Schwungvoll drehte Wilmine den Gashebel der alten Maschine. Knatternd erwachte das Motorrad zum Leben. Der Scheinwerfer sprang an und erleuchtete das Innere vom Holzschuppentor. Ein braun geschecktes Huhn versperrte mit ausgebreiteten Flügeln störrisch den Weg.
Wilmine fixierte es durch ihre Fliegerbrille mit den glupschigen Gläsern. „Genie, Bahn frei, du kannst mich nicht aufhalten. Aber wenn du möchtest, nehme ich dich mit.“ Sie deutete auf den verbeulten Beiwagen neben sich. „Dann kannst du selbst ein Auge auf die Dinge haben.“ Wilmine strich über das dicke abgewetzte Buch, das im Wagen lag, und zwinkerte verschwörerisch. „Gerade dort, wo ich hinwill, wäre ein Paar starke Flügel wie deines von Vorteil“, versuchte sie der eigensinnigen Henne weiter zu schmeicheln.
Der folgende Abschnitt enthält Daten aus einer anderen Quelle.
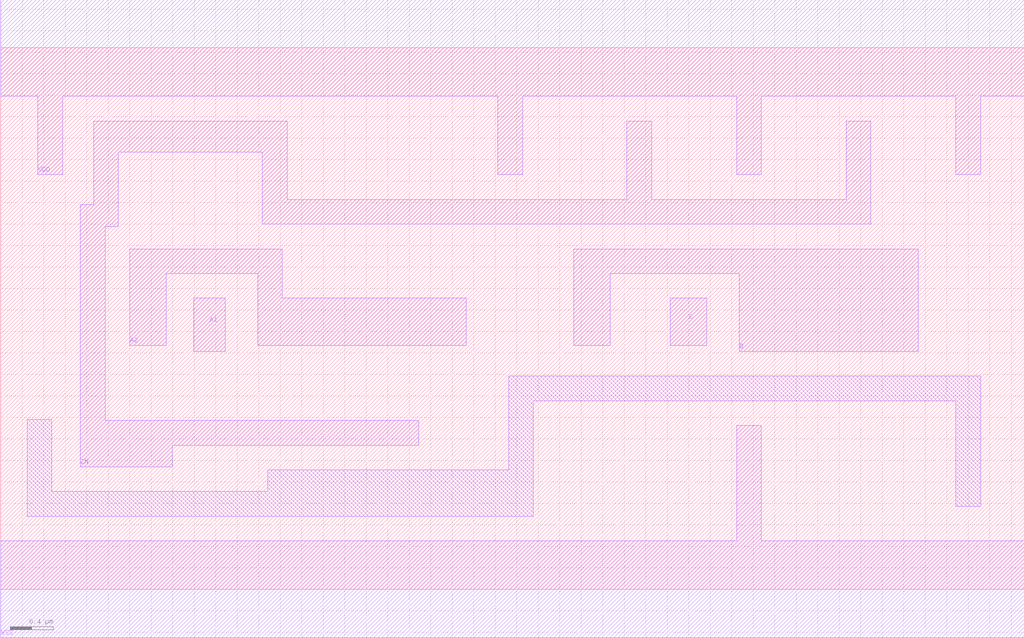
<source format=lef>
# Copyright 2022 GlobalFoundries PDK Authors
#
# Licensed under the Apache License, Version 2.0 (the "License");
# you may not use this file except in compliance with the License.
# You may obtain a copy of the License at
#
#      http://www.apache.org/licenses/LICENSE-2.0
#
# Unless required by applicable law or agreed to in writing, software
# distributed under the License is distributed on an "AS IS" BASIS,
# WITHOUT WARRANTIES OR CONDITIONS OF ANY KIND, either express or implied.
# See the License for the specific language governing permissions and
# limitations under the License.

MACRO gf180mcu_fd_sc_mcu9t5v0__oai211_2
  CLASS core ;
  FOREIGN gf180mcu_fd_sc_mcu9t5v0__oai211_2 0.0 0.0 ;
  ORIGIN 0 0 ;
  SYMMETRY X Y ;
  SITE GF018hv5v_green_sc9 ;
  SIZE 9.52 BY 5.04 ;
  PIN A1
    DIRECTION INPUT ;
    ANTENNAGATEAREA 3.414 ;
    PORT
      LAYER METAL1 ;
        POLYGON 1.795 2.215 2.09 2.215 2.09 2.71 1.795 2.71  ;
    END
  END A1
  PIN A2
    DIRECTION INPUT ;
    ANTENNAGATEAREA 3.414 ;
    PORT
      LAYER METAL1 ;
        POLYGON 1.2 2.27 1.54 2.27 1.54 2.94 2.39 2.94 2.39 2.27 4.33 2.27 4.33 2.71 2.62 2.71 2.62 3.17 1.2 3.17  ;
    END
  END A2
  PIN B
    DIRECTION INPUT ;
    ANTENNAGATEAREA 3.044 ;
    PORT
      LAYER METAL1 ;
        POLYGON 5.33 2.27 5.67 2.27 5.67 2.94 6.87 2.94 6.87 2.215 8.535 2.215 8.535 3.17 5.33 3.17  ;
    END
  END B
  PIN C
    DIRECTION INPUT ;
    ANTENNAGATEAREA 3.044 ;
    PORT
      LAYER METAL1 ;
        POLYGON 6.23 2.27 6.57 2.27 6.57 2.71 6.23 2.71  ;
    END
  END C
  PIN ZN
    DIRECTION OUTPUT ;
    ANTENNADIFFAREA 4.0258 ;
    PORT
      LAYER METAL1 ;
        POLYGON 0.97 3.375 1.095 3.375 1.095 4.07 2.435 4.07 2.435 3.4 8.095 3.4 8.095 4.36 7.865 4.36 7.865 3.63 6.055 3.63 6.055 4.36 5.825 4.36 5.825 3.63 2.665 3.63 2.665 4.36 0.865 4.36 0.865 3.58 0.74 3.58 0.74 1.14 1.595 1.14 1.595 1.34 3.89 1.34 3.89 1.57 0.97 1.57  ;
    END
  END ZN
  PIN VDD
    DIRECTION INOUT ;
    USE power ;
    SHAPE ABUTMENT ;
    PORT
      LAYER METAL1 ;
        POLYGON 0 4.59 0.345 4.59 0.345 3.86 0.575 3.86 0.575 4.59 4.625 4.59 4.625 3.86 4.855 3.86 4.855 4.59 6.845 4.59 6.845 3.86 7.075 3.86 7.075 4.59 8.885 4.59 8.885 3.86 9.115 3.86 9.115 4.59 9.52 4.59 9.52 5.49 9.115 5.49 0 5.49  ;
    END
  END VDD
  PIN VSS
    DIRECTION INOUT ;
    USE ground ;
    SHAPE ABUTMENT ;
    PORT
      LAYER METAL1 ;
        POLYGON 0 -0.45 9.52 -0.45 9.52 0.45 7.075 0.45 7.075 1.525 6.845 1.525 6.845 0.45 0 0.45  ;
    END
  END VSS
  OBS
      LAYER METAL1 ;
        POLYGON 0.245 0.68 4.955 0.68 4.955 1.755 8.885 1.755 8.885 0.77 9.115 0.77 9.115 1.985 4.725 1.985 4.725 1.11 2.485 1.11 2.485 0.91 0.475 0.91 0.475 1.58 0.245 1.58  ;
  END
END gf180mcu_fd_sc_mcu9t5v0__oai211_2

</source>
Es half. Mit erhobenem Haupt – auf dem eine kleine Lederkappe mit Mini-Kamera saß – stolzierte Genie auf den Beiwagen zu, hopste hinein und machte es sich auf dem Buch bequem. Gerade so, als wäre es eines ihrer Eier, die sie gedachte auszubrüten.
„Danke, meine Liebe“, sagte Wilmine leise und meinte es auch so. Sie und die Henne waren einfach ein Team.
Langsam rollten sie vorwärts und stießen mit dem Vorderrad die Schuppentür auf. Dann brausten sie über die tauverhangene Wiese, die vor Wilmines Häuschen im Morgenlicht schimmerte. Allmählich nahmen sie mehr Fahrt auf.
Knatternd ging es unter den Apfelbäumen hindurch und aus dem Gartentor hinaus. Der moosbewachsene Waldweg führt sie genau dorthin, wo sie hinwollte: schnurstracks in Richtung Berge.
Schon bald erreichten sie die versteckte Schotterstraße, auf der sie einer steilen Felswand entgegenbrausten. Während Wilmine der Fahrtwind um die Nase wehte und die Sonne sich gerade hinter dem Bergrücken hervorschob, näherte sich von hinten ein Fahrzeug.
Im Seitenspiegel erkannte sie eine glänzende schwarze Limousine.
Wilmine gab Gas. „Wir bekommen Besuch, mein Mädchen. Festhalten, jetzt wird’s holprig.“ Das Motorrad schoss über einen Hubbel, verlor kurzzeitig Bodenkontakt und knatterte aufgebracht. Wilmine lehnte sich weit über den Lenker, federte den Aufprall spielend ab, bevor sie ihr Gefährt in eine scharfe Kurve manövrierte. Jetzt ging es bergauf. Eine enge Serpentinenstraße schlängelte sich vor ihr empor.
Die Henne kauerte dicht über dem Buch, ihr Gackern wurde vom Wind verschluckt.
„Genie, keine Sorge, wir sind schneller und wendiger. Hier werden sie uns erst mal nicht einholen können!“, lachte die Alte, winkelte das Knie ab und legte sich in die Kurve. Ihre grauen Locken wirbelten ihr wild durchs Gesicht. Ein Blick in den Seitenspiegel verriet ihr, dass die große Limousine tatsächlich Mühe hatte zu folgen. Zufrieden schaltete Wilmine noch einmal einen Gang runter und heizte weiter die Straße hinauf. Der Motor röhrte. „Komm schon, komm schon!“, feuerte sie die alte Maschine an. „Wir schaffen das, nur noch ein paar Kilometer.“ Dann würden sie zu Fuß weitermüssen.
Noch zwei Kurven, noch eine. Schon brauste sie über den Bergpass hinweg und das Tal eines idyllischen Flusslaufs entlang. Ein Schild kam näher,Camp Bärensteig war darauf zu lesen. Dahinter lag ein verlassener Parkplatz.
Wilmine drosselte die Maschine. Vor einer kleinen, frei stehenden Holzhütte riss sie den Lenker herum und bog auf einen steilen Waldpfad ab, der sie abwärts führte. Das Motorrad ächzte bedenklich. Holpernd fuhren sie über eine große Baumwurzel. Der Beiwagen machte einen Satz und Genie wurde in die Luft geschleudert.